Start of Block

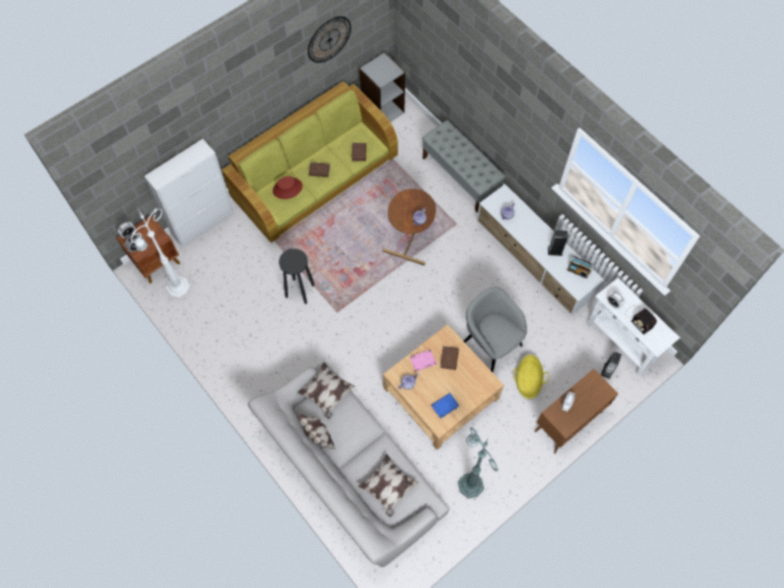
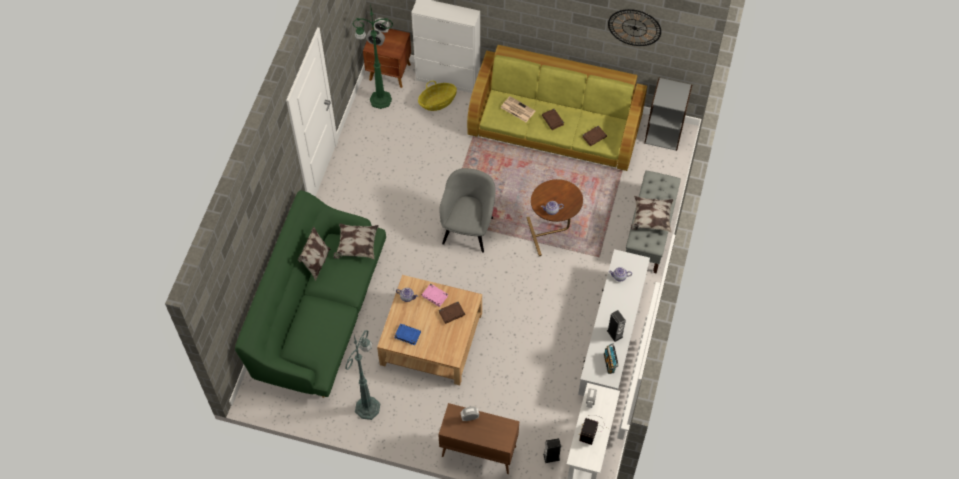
camera: 55 degrees right, 5 degrees down
(177, 288) = (379, 99): white floor lamp -> green floor lamp
(287, 188) = (517, 109): red hat -> newspaper
(299, 290) = (442, 182): black stool -> none
(350, 469) = (318, 313): grey sofa -> green sofa
(388, 487) = (310, 335): pillow -> pillow (651, 219)
(491, 342) = (506, 349): grey armchair -> grey armchair (468, 229)
(528, 381) = (493, 398): basket -> basket (437, 102)

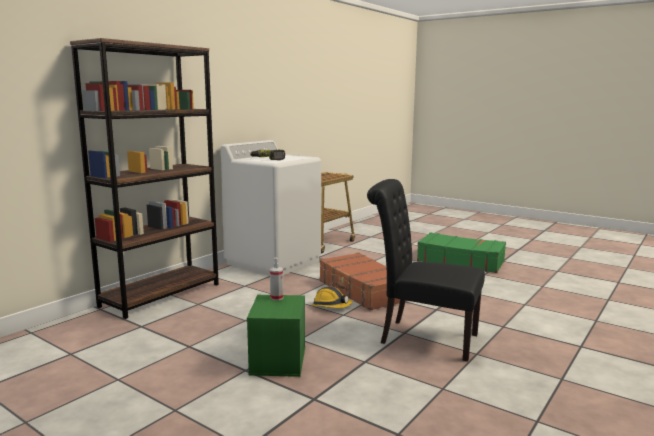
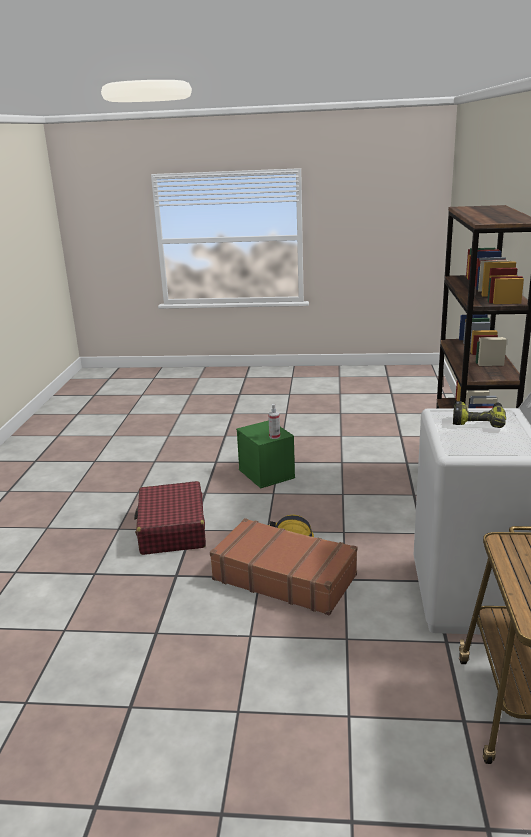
camera: 150 degrees right, 10 degrees up
(422, 338) = (172, 529): black chair -> red suitcase
(460, 261) = (189, 753): green suitcase -> none

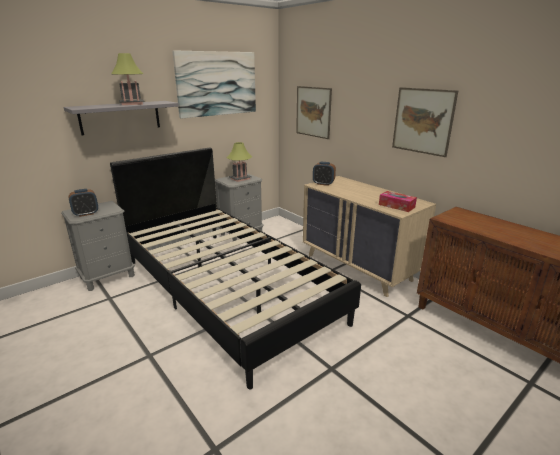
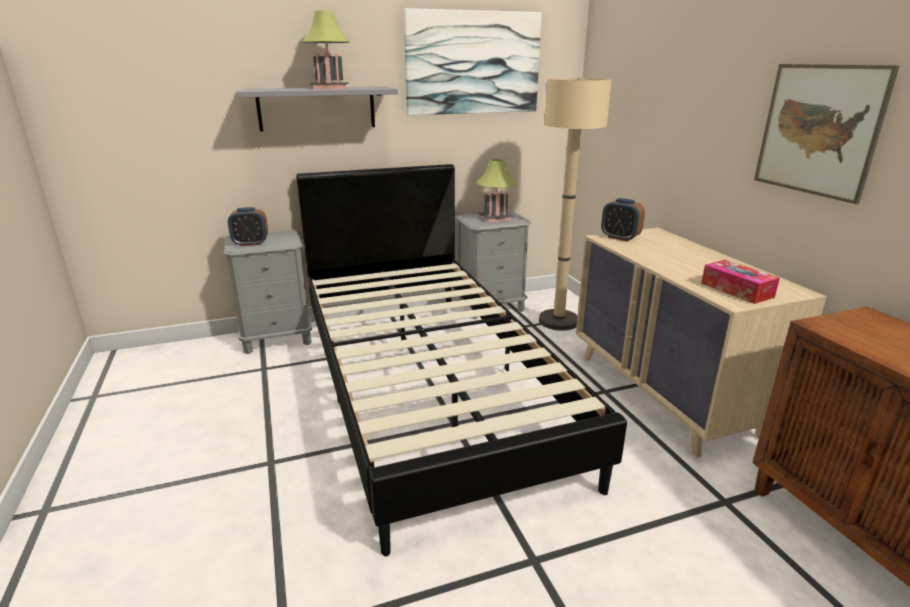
camera: 20 degrees right, 0 degrees up
(285, 236) = (558, 321): none -> beige floor lamp
(313, 112) = (629, 114): picture -> none

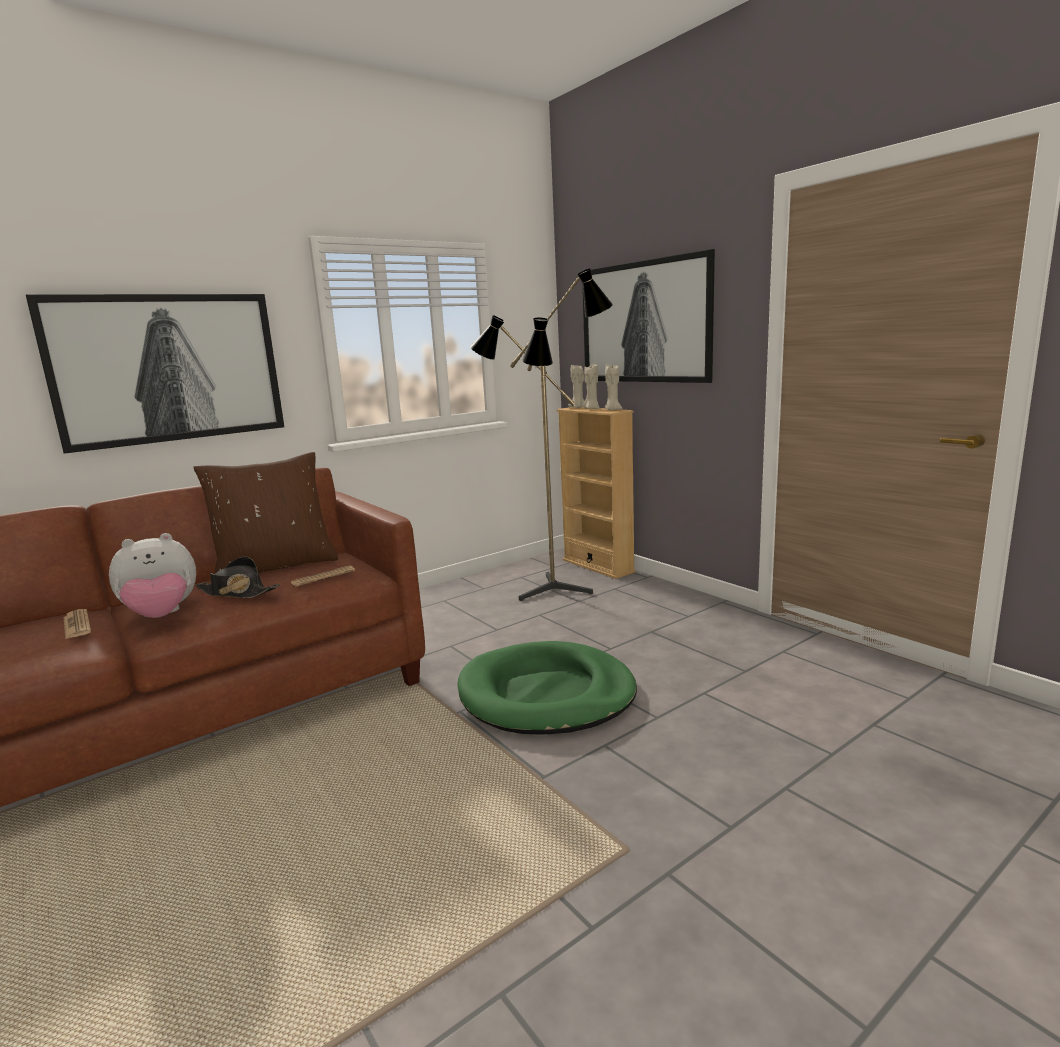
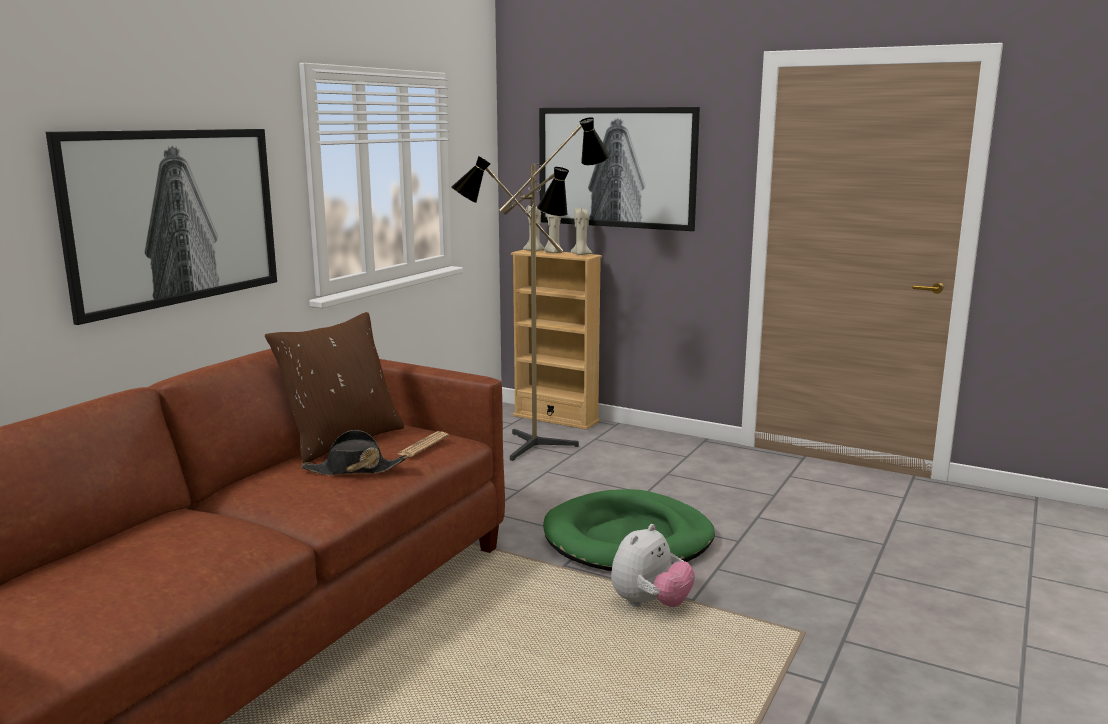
camera: 25 degrees left, 0 degrees up
(77, 625) = (227, 519): newspaper -> none
(161, 616) = (303, 501): plush toy -> plush toy (650, 604)

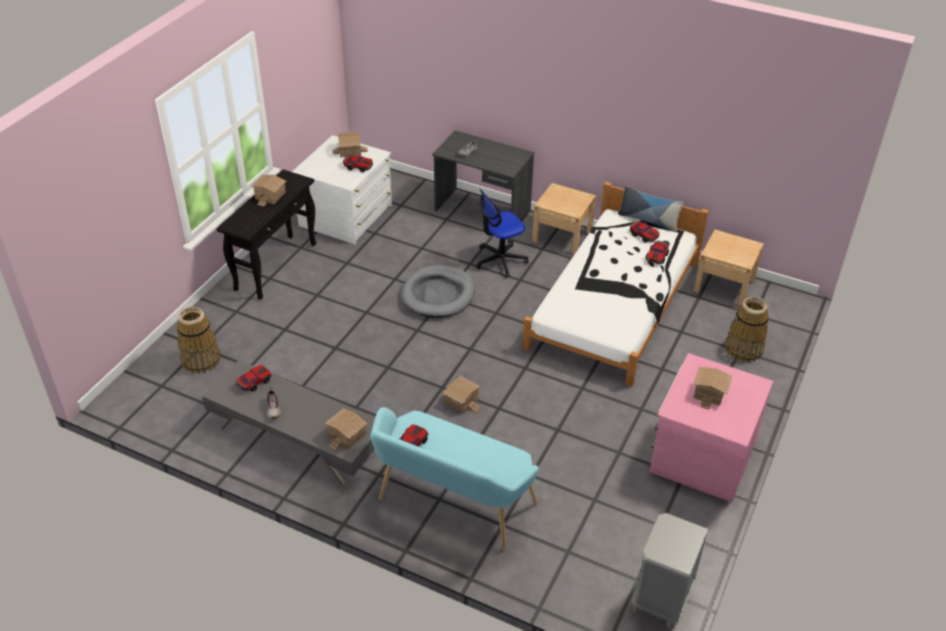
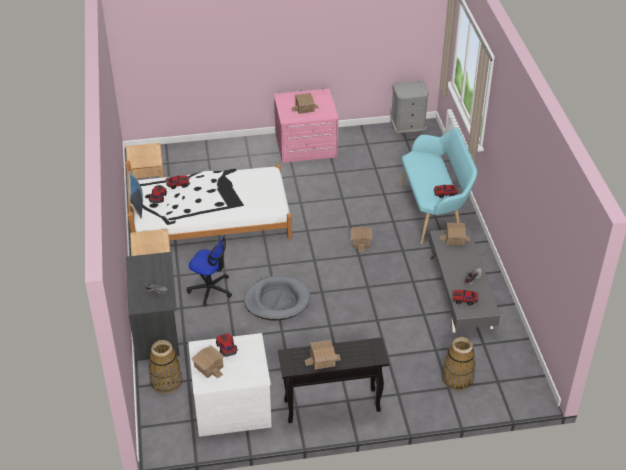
camera: 125 degrees left, 0 degrees up
(743, 349) = (205, 157): basket -> basket (166, 381)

End of Block

** WHAT IS NEEDED **
With the pictures removed, set down every line of the listing above exactly.

** RESPONSE BOX **
camera: 55 degrees right, 5 degrees down
(177, 288) = (379, 99): white floor lamp -> green floor lamp
(287, 188) = (517, 109): red hat -> newspaper
(299, 290) = (442, 182): black stool -> none
(350, 469) = (318, 313): grey sofa -> green sofa
(388, 487) = (310, 335): pillow -> pillow (651, 219)
(491, 342) = (506, 349): grey armchair -> grey armchair (468, 229)
(528, 381) = (493, 398): basket -> basket (437, 102)

camera: 150 degrees right, 10 degrees up
(422, 338) = (172, 529): black chair -> red suitcase
(460, 261) = (189, 753): green suitcase -> none

camera: 20 degrees right, 0 degrees up
(285, 236) = (558, 321): none -> beige floor lamp
(313, 112) = (629, 114): picture -> none

camera: 25 degrees left, 0 degrees up
(77, 625) = (227, 519): newspaper -> none
(161, 616) = (303, 501): plush toy -> plush toy (650, 604)

camera: 125 degrees left, 0 degrees up
(743, 349) = (205, 157): basket -> basket (166, 381)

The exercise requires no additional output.